Day: June 25, 2011

Special Topics In Calamity Physics

Special Topics in Calamity Physics

Special Topics in Calamity Physics cover

I finally got around to reading “Special Topics in Calamity Physics” by Marisha Pessl.  It was published in 2006 and is the author’s first published novel.  According to Wikipedia (not the most truthful of all sources), Pessl had several attempts that failed at getting published.

The book is often compared to “The Secret History” by Donna Tartt, which I have also read.  I don’t know that that is a fair comparison, although while reading this book, the comparison did cross my mind. Ultimately, the books are quite different, and I think that any association is just because our minds work well with analogy and similarity.

Personally, I think this book draws from an autobiographical standpoint.  Pessl was born in Michigan and went to a private, co-ed school in Asheville, NC. This is very much like the main character of the book, Blue van Meer.  The dust jacket describes Blue in this fashion:

“….a brainy, deadpan, and preternaturally erudite girl who, after traveling from one remote academic outpost to another with her professor father, has a head crammed full of literary, philosophical, and scientific knowledge.  (She is also a film buff and can recite pi out to sixty-five decimal places).  When she is sixteen, due to certain nuclear events, her previously dull life is forever transformed.”

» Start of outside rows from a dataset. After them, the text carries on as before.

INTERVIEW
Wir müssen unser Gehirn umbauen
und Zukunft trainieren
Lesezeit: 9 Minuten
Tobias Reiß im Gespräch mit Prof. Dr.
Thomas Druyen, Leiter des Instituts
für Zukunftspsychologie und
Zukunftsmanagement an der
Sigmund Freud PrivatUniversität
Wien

The book is told from the point of view of Blue.  And Blue will consistently and thoroughly inundate the reader with a variety of “references.”  Some people might find this tedious.  Unless you’re a reader of such an appetite like Blue, then you will probably find that her endless quoting of books she’s read is overbearing.  However, I didn’t mind at all, and frankly, enjoyed most of those parts as much as or more than the storyline itself.  What the dust jacket said about Blue is accurate, especially the point about Blue being “deadpan.”  She is often shy and socially-inept which appears throughout the book as a deadpan innocence.

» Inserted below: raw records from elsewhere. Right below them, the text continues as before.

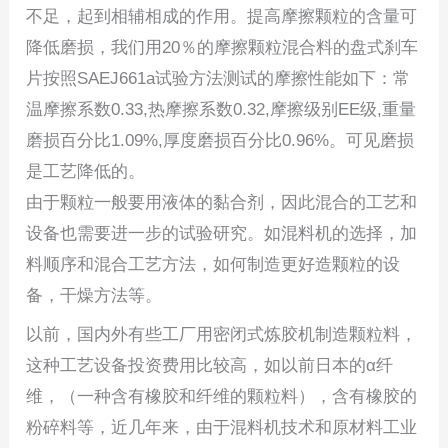
不足，起到相辅相成的作用。提高摩擦颗粒的含量可
降低磨损，我们用20％的摩擦颗粒混合料的盘式刹车
片按照SAEJ661a试验方法测试的摩擦性能如下：常
温摩擦系数0.33,热摩擦系数0.32,摩擦级别EE级,重量
磨损百分比1.09%,厚度磨损百分比0.96%。可见磨损
是工艺降低的。
由于颗粒一般要用液体的黏合剂，因此混合的工艺和
设备也需要进一步的试验研究。如混料机的选择，加
料顺序和混合工艺方法，如何制造更好造颗粒的设
备，干燥方法等。
以前，国内外有些工厂用密闭式炼胶机制造颗粒料，
这种工艺设备投资费用比较高，如以前日本的α纤
维，（一种含有橡胶和纤维的颗粒料），含有橡胶的
粉碎料等，近几年来，由于混料机技术和原材料工业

Overall, its a good book, and that is looking at it from a distance.  As you get closer to the book, its not quite as good as one thinks that it is.  Its certainly not a bad book, but it just isn’t on par with great books.  One of my main thoughts about this book is that Pessl was never really certain where the story was going – as if she just sat down to write, using her life as a vague guide, and just wrote whatever hoping the storyline would fall in step.  It kind of does and it doesn’t all at once.  The book seems like a real investigation of the relationship between Blue and her father and their nomadic lifestyle across the USA.  A reader might expect that the book would be focusing on Blue’s struggles to get accepted at Harvard University.  However, somewhere in the second half of the book, the book veers off this course and there are a couple of dead bodies and suddenly its a murder mystery – but without the suspense and thrill.  A whole pack of characters (Blue’s peers at school) are heavily developed, reworked, reworked again, and then discarded as meaningless and with distaste.  And in the end, the reader feels a bit unsatisfied because there are several items left unsaid, which, frankly, someone ought to just say, but we are left to surmise on our own. In this type of book, I do not think leaving things unsaid or incomplete works.

One of the pitfalls that Pessl falls in from time to time is the over-metaphoring of things.  Sometimes, when trying to write as a genius, erudite Blue, Pessl describes something or someone or some event with a bit too much metaphor.  Its easy to fall into this – thinking that everything has to be over-metaphored.  Overall, though, Pessl keeps most of it witty and/or interesting. But sometimes it does get tedious. Its a tough balance to strike, and I can see how Pessl overdid it. What I cannot see, is why the editors did not point some of this out.

There are some hysterical lines in the book, though.  At several of them, I penciled in “LOL” so that whomever reads this copy next will know that I agree that these lines are amusing. Sometimes such lines are both witty and also demonstrate that Pessl does have a knack for describing the awkward and thoroughly human moments that people experience.  For example, driving to a house, Blue shares:

“At the end of this nauseating parade of woods and pastures and nameless dirt roads… I’d find not a house, but a black door barred by a velvet rope, a man with a clipboard who’d look me over and, when ascertaining I didn’t know Frank or Errol or Sammy personally (nor any other titan of entertainment), would declare me unfit to enter, by inference, to continue living.”